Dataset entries
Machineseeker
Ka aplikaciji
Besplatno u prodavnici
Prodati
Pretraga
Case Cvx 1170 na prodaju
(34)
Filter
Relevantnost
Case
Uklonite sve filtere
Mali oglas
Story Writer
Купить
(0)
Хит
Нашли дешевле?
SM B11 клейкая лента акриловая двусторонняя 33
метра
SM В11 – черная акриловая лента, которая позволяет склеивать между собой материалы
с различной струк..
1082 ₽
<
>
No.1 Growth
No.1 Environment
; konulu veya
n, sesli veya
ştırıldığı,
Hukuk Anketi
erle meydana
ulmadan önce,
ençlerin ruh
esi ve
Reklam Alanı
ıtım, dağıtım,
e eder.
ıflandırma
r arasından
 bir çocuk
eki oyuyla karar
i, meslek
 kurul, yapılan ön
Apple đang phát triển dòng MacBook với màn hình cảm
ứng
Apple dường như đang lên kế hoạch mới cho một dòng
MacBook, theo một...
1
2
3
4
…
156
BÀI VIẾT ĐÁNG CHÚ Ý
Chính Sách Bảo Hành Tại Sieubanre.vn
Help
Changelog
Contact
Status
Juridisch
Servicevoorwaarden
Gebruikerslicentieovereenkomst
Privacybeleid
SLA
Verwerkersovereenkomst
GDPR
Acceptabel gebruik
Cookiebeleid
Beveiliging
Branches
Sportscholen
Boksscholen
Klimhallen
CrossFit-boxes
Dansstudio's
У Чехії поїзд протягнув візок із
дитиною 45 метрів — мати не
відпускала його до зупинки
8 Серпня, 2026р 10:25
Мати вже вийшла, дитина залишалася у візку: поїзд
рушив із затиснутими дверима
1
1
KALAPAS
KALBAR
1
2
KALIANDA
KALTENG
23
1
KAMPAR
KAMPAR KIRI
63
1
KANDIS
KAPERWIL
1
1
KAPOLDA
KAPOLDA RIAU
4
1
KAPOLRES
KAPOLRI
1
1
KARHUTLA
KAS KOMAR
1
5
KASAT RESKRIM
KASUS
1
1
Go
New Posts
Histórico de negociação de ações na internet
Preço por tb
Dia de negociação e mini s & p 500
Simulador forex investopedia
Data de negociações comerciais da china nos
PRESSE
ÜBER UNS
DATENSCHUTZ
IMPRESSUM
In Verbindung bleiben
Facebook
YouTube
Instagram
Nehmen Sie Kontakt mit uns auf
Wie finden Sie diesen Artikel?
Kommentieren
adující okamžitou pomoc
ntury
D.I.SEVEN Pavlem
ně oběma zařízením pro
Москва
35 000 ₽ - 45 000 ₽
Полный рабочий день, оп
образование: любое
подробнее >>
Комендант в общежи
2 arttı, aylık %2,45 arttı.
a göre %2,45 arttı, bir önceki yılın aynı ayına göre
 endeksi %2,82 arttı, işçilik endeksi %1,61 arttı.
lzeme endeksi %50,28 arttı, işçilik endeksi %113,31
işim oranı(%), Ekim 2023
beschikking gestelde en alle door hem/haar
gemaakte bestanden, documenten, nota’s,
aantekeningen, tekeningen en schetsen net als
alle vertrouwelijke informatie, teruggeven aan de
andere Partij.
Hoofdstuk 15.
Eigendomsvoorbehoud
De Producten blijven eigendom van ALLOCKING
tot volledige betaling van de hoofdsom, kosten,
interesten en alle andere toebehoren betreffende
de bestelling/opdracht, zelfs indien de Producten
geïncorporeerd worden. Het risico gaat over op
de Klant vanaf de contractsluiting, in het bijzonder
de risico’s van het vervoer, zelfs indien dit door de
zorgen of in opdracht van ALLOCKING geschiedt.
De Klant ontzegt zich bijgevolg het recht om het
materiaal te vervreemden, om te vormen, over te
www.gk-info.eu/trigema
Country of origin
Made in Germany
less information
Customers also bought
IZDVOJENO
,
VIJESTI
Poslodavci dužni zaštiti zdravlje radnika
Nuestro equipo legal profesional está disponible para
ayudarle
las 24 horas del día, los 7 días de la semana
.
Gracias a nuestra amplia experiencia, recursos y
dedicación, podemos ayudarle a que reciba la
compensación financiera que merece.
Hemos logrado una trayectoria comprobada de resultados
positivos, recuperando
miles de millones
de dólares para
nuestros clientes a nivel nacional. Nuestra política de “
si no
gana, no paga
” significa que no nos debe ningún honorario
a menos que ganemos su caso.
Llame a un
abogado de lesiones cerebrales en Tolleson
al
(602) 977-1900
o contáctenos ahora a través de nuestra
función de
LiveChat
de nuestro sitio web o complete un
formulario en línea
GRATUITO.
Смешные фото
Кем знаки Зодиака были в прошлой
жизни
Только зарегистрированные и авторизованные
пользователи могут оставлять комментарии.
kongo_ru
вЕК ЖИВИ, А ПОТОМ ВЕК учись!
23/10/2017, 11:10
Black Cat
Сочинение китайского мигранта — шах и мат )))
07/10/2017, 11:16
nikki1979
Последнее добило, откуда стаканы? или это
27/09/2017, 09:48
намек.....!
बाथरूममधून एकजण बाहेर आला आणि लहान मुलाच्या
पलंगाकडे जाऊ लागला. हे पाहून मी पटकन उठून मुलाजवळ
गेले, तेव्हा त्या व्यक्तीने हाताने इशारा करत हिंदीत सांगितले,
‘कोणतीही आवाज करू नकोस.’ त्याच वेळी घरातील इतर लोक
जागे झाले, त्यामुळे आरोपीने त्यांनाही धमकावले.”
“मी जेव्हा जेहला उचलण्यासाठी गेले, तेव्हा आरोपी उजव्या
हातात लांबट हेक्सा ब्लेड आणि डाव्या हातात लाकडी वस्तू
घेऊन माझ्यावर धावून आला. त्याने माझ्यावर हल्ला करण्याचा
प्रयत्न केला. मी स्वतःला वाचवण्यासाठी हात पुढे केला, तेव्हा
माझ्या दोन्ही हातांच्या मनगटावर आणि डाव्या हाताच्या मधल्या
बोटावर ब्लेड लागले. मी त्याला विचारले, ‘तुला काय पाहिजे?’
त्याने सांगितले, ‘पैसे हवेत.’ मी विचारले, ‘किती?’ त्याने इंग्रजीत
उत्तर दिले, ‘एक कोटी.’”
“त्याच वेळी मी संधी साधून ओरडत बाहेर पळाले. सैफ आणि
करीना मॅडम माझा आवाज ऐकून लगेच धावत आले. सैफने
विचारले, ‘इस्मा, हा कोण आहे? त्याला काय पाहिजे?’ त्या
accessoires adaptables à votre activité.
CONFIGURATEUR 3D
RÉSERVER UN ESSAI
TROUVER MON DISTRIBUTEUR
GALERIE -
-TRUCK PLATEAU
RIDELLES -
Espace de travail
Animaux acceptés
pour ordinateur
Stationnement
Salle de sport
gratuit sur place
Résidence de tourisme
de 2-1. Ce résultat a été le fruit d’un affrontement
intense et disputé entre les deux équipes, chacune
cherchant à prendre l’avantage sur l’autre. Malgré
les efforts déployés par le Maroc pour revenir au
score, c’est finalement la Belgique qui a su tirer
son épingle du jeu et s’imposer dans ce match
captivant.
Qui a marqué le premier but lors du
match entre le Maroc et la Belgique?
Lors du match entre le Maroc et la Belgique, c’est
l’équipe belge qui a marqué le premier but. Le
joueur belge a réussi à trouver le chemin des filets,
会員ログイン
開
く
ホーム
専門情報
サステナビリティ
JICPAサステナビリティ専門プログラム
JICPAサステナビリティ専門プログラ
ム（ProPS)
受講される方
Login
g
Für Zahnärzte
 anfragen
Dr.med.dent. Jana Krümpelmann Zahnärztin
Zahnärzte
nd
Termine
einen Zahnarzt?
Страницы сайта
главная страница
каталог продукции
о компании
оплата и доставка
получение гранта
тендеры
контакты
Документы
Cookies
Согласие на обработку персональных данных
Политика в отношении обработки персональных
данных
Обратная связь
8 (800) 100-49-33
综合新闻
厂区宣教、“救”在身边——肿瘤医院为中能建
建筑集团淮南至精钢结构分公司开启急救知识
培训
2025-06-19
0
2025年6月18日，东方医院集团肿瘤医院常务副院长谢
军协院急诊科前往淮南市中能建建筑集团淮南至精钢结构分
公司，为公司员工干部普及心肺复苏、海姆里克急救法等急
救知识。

Task instructions:
Reproduce the records word for word, beginning with the first line and continuing through the line containing "Hoofdstuk 15.".

Worked solution:
Machineseeker
Ka aplikaciji
Besplatno u prodavnici
Prodati
Pretraga
Case Cvx 1170 na prodaju
(34)
Filter
Relevantnost
Case
Uklonite sve filtere
Mali oglas
Story Writer
Купить
(0)
Хит
Нашли дешевле?
SM B11 клейкая лента акриловая двусторонняя 33
метра
SM В11 – черная акриловая лента, которая позволяет склеивать между собой материалы
с различной струк..
1082 ₽
<
>
No.1 Growth
No.1 Environment
; konulu veya
n, sesli veya
ştırıldığı,
Hukuk Anketi
erle meydana
ulmadan önce,
ençlerin ruh
esi ve
Reklam Alanı
ıtım, dağıtım,
e eder.
ıflandırma
r arasından
 bir çocuk
eki oyuyla karar
i, meslek
 kurul, yapılan ön
Apple đang phát triển dòng MacBook với màn hình cảm
ứng
Apple dường như đang lên kế hoạch mới cho một dòng
MacBook, theo một...
1
2
3
4
…
156
BÀI VIẾT ĐÁNG CHÚ Ý
Chính Sách Bảo Hành Tại Sieubanre.vn
Help
Changelog
Contact
Status
Juridisch
Servicevoorwaarden
Gebruikerslicentieovereenkomst
Privacybeleid
SLA
Verwerkersovereenkomst
GDPR
Acceptabel gebruik
Cookiebeleid
Beveiliging
Branches
Sportscholen
Boksscholen
Klimhallen
CrossFit-boxes
Dansstudio's
У Чехії поїзд протягнув візок із
дитиною 45 метрів — мати не
відпускала його до зупинки
8 Серпня, 2026р 10:25
Мати вже вийшла, дитина залишалася у візку: поїзд
рушив із затиснутими дверима
1
1
KALAPAS
KALBAR
1
2
KALIANDA
KALTENG
23
1
KAMPAR
KAMPAR KIRI
63
1
KANDIS
KAPERWIL
1
1
KAPOLDA
KAPOLDA RIAU
4
1
KAPOLRES
KAPOLRI
1
1
KARHUTLA
KAS KOMAR
1
5
KASAT RESKRIM
KASUS
1
1
Go
New Posts
Histórico de negociação de ações na internet
Preço por tb
Dia de negociação e mini s & p 500
Simulador forex investopedia
Data de negociações comerciais da china nos
PRESSE
ÜBER UNS
DATENSCHUTZ
IMPRESSUM
In Verbindung bleiben
Facebook
YouTube
Instagram
Nehmen Sie Kontakt mit uns auf
Wie finden Sie diesen Artikel?
Kommentieren
adující okamžitou pomoc
ntury
D.I.SEVEN Pavlem
ně oběma zařízením pro
Москва
35 000 ₽ - 45 000 ₽
Полный рабочий день, оп
образование: любое
подробнее >>
Комендант в общежи
2 arttı, aylık %2,45 arttı.
a göre %2,45 arttı, bir önceki yılın aynı ayına göre
 endeksi %2,82 arttı, işçilik endeksi %1,61 arttı.
lzeme endeksi %50,28 arttı, işçilik endeksi %113,31
işim oranı(%), Ekim 2023
beschikking gestelde en alle door hem/haar
gemaakte bestanden, documenten, nota’s,
aantekeningen, tekeningen en schetsen net als
alle vertrouwelijke informatie, teruggeven aan de
andere Partij.
Hoofdstuk 15.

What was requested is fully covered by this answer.